Yine tarihi bir dönemeç…
Yine haklarımızı savunmak ve haklılığımızı ispat etmek için bir sınavdayız…
Bunca yıldır söylenmemiş ve konuşulmamış hiçbir mesele kalmayan bir konu hakkında, yeni bir söz, yeni bir çıkış yolu arıyoruz.
Yeni bir söz etmek isteyenlerin ağzını kapatmak isteyenlere inat bu söz elbette Cenevre’de masaya konacaktır.
İçimizde bazılarının duymaya bile tahammül edemediği “KKTC’nin tanınma hayali” yine gündemde.
“Hayal” diyorum çünkü bugüne kadar zihinlerde canlandırılan ancak bir kez ete kemiğe büründürülmeyen bir istek bu.
İngiliz basınında yazınca meseleyi ciddiye alan bazı aydınlarımızın yine etekleri tutuştu.
BM Güvenlik Konseyi kararları… diyerek söze çoktan başladılar bile… KKTC’nin bırakın tanınmayı gündemine almasını, hayal etmesini bile yasaklamak istiyorlar.
Kendi ütopik dünyalarında sınırların kalkmasından tutun da hayal etmedik şey bırakmayan bu aydınlar, KKTC’nin tanınma ihtimalinden neden bu kadar korkuyor?

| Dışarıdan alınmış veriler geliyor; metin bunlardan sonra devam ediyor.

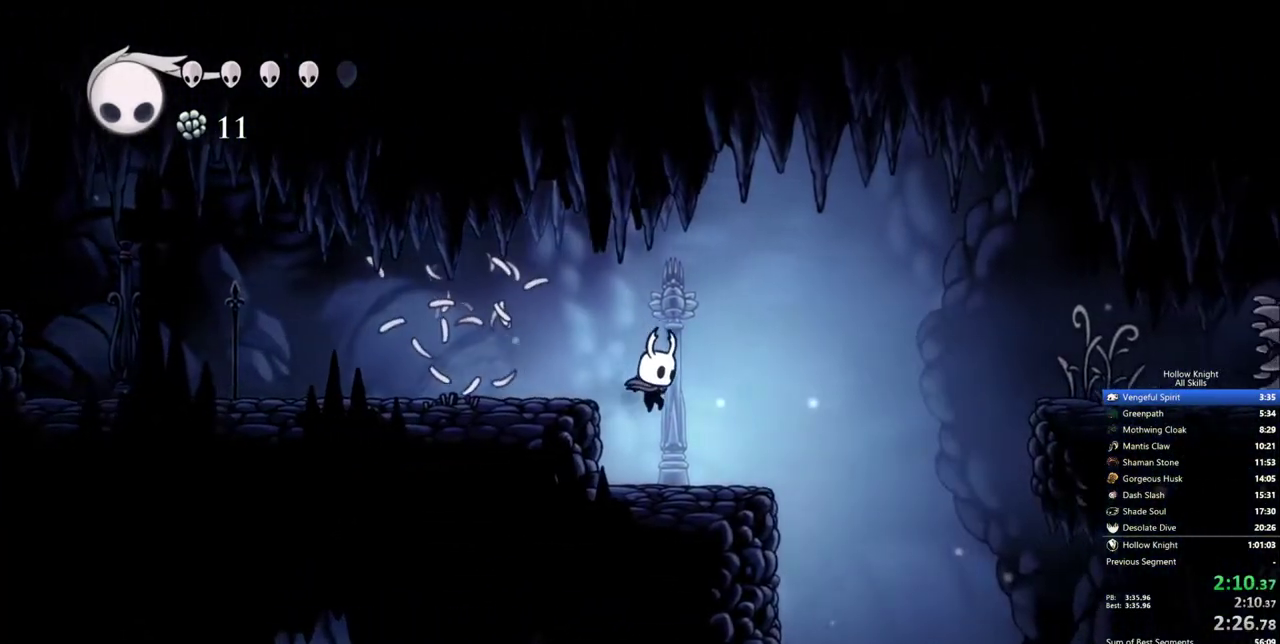
{"keys": ["jump", "right"], "events": [[250, "jump", "down"]]}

Amerikalı Yazar Paul Auster’in güzel bir sözü var:
“Her şey bir hayalle başlar; sonra hayali gerçekleştirme işi, hayali kurana kalır. Her gün yüzlerce hayal kurar insan ve hiç biri gerçek olmaz. Ama bir gün bir gerçek yaşarsın, hiçbir hayale sığmaz…”

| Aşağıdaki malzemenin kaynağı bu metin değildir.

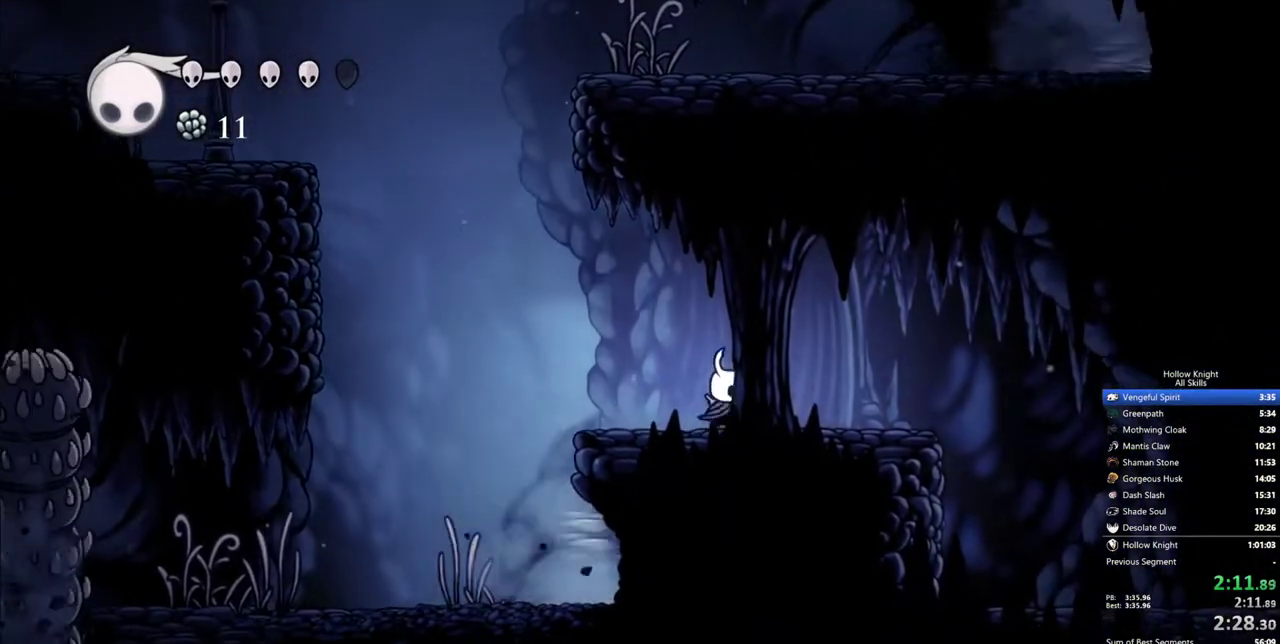
{"keys": ["right"], "events": []}
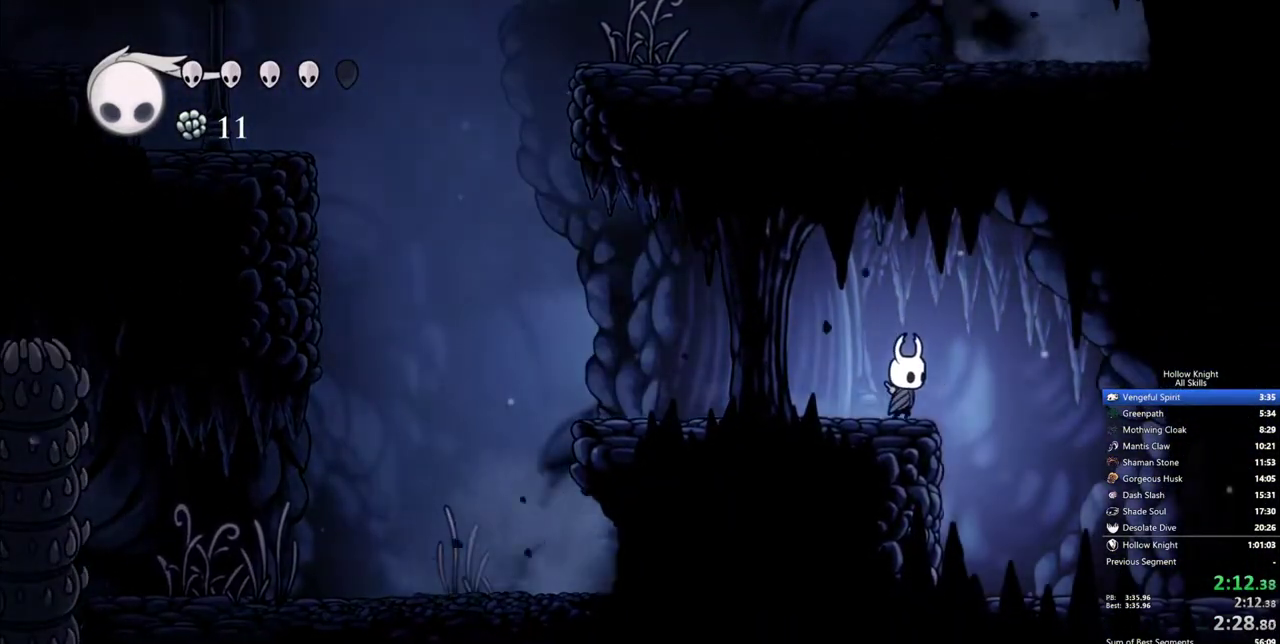
{"keys": ["right"], "events": []}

Peki söyleyin bakalım… Bize düşüncesi bile yasaklanan bu hayali, yani KKTC’yi nasıl tanıtacağız?
Önce işe şu öğrenilmiş çaresizliği üzerimizden atmakla başlayalım yeter…
Unutmayın… Kendini reddeden bir halk, asla tanınma isteyemez.
Biz “Kıbrıs Türk halkı var” diyoruz. Sonra da o halkı Kıbrıs Cumhuriyeti çatısı altında bir unsur olarak ele alıp “Birlikte yaşayabiliriz” diyoruz…
Peki bizi istemiyorlar, ne yapacağız?
İçimizdeki federasyoncular bizi istemeyen Rumları “AB’ilerine (Avrupa Birliği) o da yetmezse BM’ye şikayet etmeyi öneriyor.
Ancak zorla yapılan bir evlilik kaç yıl sürer? Bunu hiç düşünmüyor.
Sözün özü… Cenevre zirvesinde hayal kurmak serbest olsun. Ancak o hayaller bugüne kadar kurmadığımız yeni hayaller olsun…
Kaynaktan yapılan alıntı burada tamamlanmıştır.